The weight or gravity force is always and can be calculated by multiplying the mass of the women by the gravity force.  The centripetal force calculated before is bigger at 612N, because the centripetal is larger antoher force is therefore normal force.  Since the weight and centripetal forces should equal each other in order to keep the rider from being thrown off the plane.  The Fn is calculated using math skills.  Fa plus Fn must equal 612N. Fo equals 539N.  Using math Fn is found to be 73N.  This 73N force is most likely provided by a protector or harness or any other mechanism keeping the person strapped in.  This is balancing the forces.  The Fn is downward along with the weight force in order to create the state of equilibrium.

The woman is pushed out with 612N when it's greater than the persons weight force pull (539N) because of its greater force exerted outwards.  The person feels lighter than usual.

The Fl represents the normal force on the human.  The Fn or W is the weight force of the human while in the air.  The Fl arrow is straight up to counteract the weight force or Fn arrow.  The two forces need to unbalance or in this case be different because the human is in motion at the time.










Momentum (Collision) Problem

First, grams needs to be converted to kg so the 15g is divided by 1000g which is one kilo.  The 15grams is then converted to 0.015kg.

To find the change in momentum, mass is multiplied by change in velocity.  The velocity is given as 600m/s and the mass was just calculated as 0.015kg.  The change in momentum is found to be 9N.m.  This is the change of the first vehicle.

Next, the other car is 100grams and should be divided by 1000grams which is one kilo to find out the car is 0.1kg in mass.

The change of velocity of both cars is next found with the equation change in momentum equals mass times change in velocity.  The change of momentum was found as 9N.m.  The two masses are added together to find the change of velocity form both cars.  Added together, the mass of 0.115kg is divided by the momentum of both cars.  Finally, the change of velocity in both cars is found as 78.26m/s.

Momentum (Impulse Problem)

The equation of change in momentum equals force multiplied by change in time is implemented.  The problem gives 1320N of net force is acting on the ball.  It also gives 9.0 times 10 to the negative third power seconds as the change in time the ball goes.  By multiplying the Force and change of time together, the momentum is calculated as 11.88N/s.

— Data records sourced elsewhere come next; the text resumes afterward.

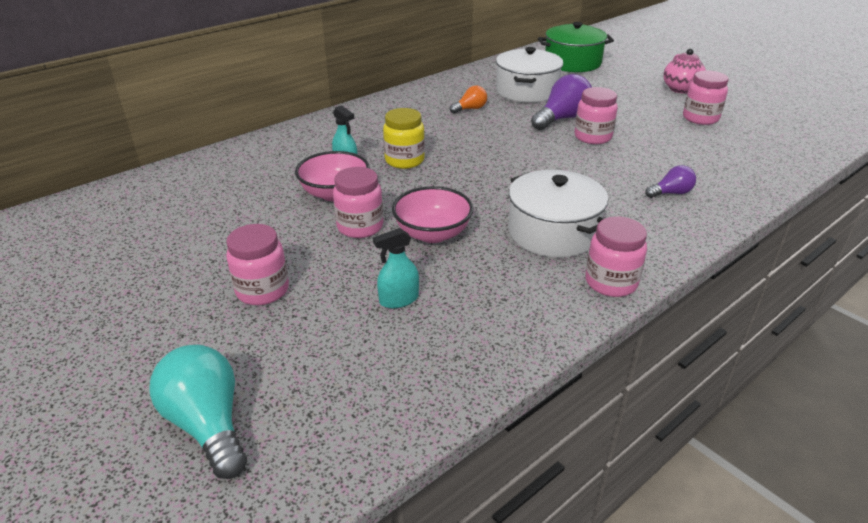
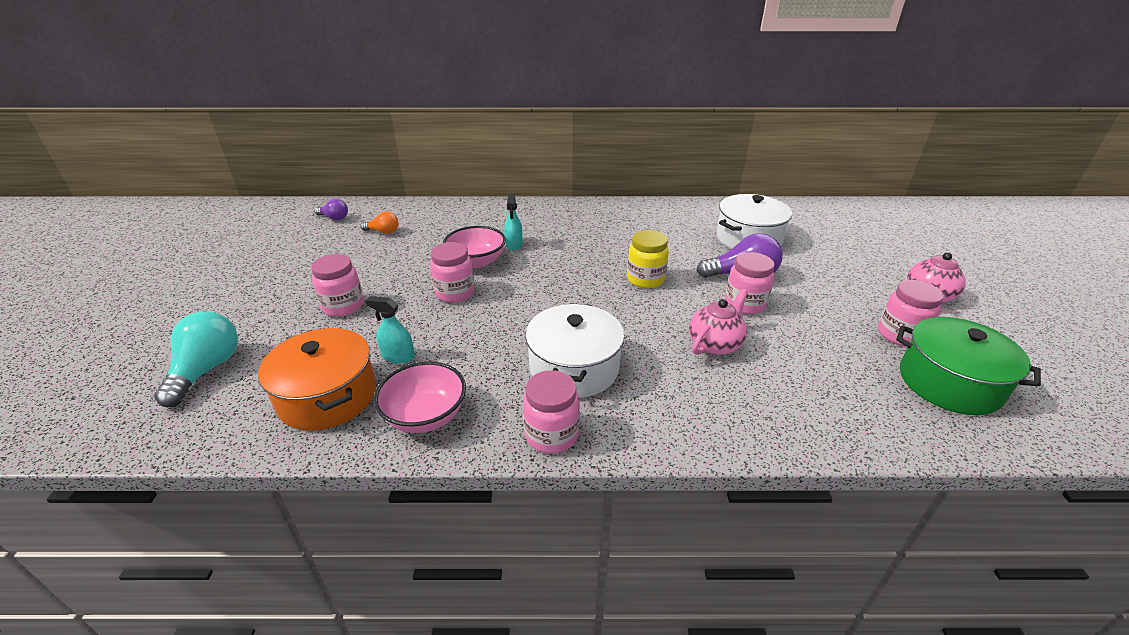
camera: 40 degrees right, 0 degrees up
(390, 364) = (327, 396): none -> orange pot
(404, 160) = (557, 257): yellow jar -> yellow jar (645, 279)
(432, 234) = (490, 322): pink bowl -> pink bowl (425, 416)
(470, 109) = (672, 236): orange light bulb -> orange light bulb (383, 232)
(572, 63) = (839, 227): green pot -> green pot (949, 383)
(615, 171) = (715, 344): none -> pink teapot
(671, 193) = (737, 391): purple light bulb -> purple light bulb (334, 218)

The to find the change in velocity, the equation change in momentum equals mass multiplied by change in velocity.  The momentum was found to be 11.88N/s, and earlier the mass is given as 140g.  Since the mass is needed in Kg, one will  need to divide 140g by 1000grams because that is 1 Kilo.  The mass will then equal 0.140 kg.  With the mass, one is finally able to divide the momentum of 11.88N/s by the mass, 0.140kg, to find the change in velocity which is 84.86m/s.


Tuesday, March 19, 2013

Contact Forces Problem

A crate resting on a floor has weight, normal, friction, and Force forces.  The normal and weight forces are balanced.  The friction and Force forces aren't balanced because the object is moving forward therefore there is a positive force to the right.  Friction is negative because it takes away force by slowing it down.

To find the weight force, mass multiplied by acceleration is enforced (ma=W).  The weight force is negative because acceleration is negative (-9.8m/s2).

Normal force and weight force are balanced, so the normal will equal the weight force except a positive number.  The normal and weight forces added together should equal zero.

Next, the frictional force should be calculated using the friction equals mu multiplied by Normal equation. N signifies normal force, while M represents the coefficient of friction.  The coefficient of friction is given (0.15) and is mulitplied by the Normal just calculated (490N) to find friction (73.5N).

Finally to calculate acceleration, the equation Net Force equals mass multiplied by acceleration should be used.  EF signifies net force which will be Force subtracted by friction.  The mass is given in the problem (50kg).  To solve for acceleration, subtract the friction force from the Force.  Then, divide that number by the mass to find acceleration.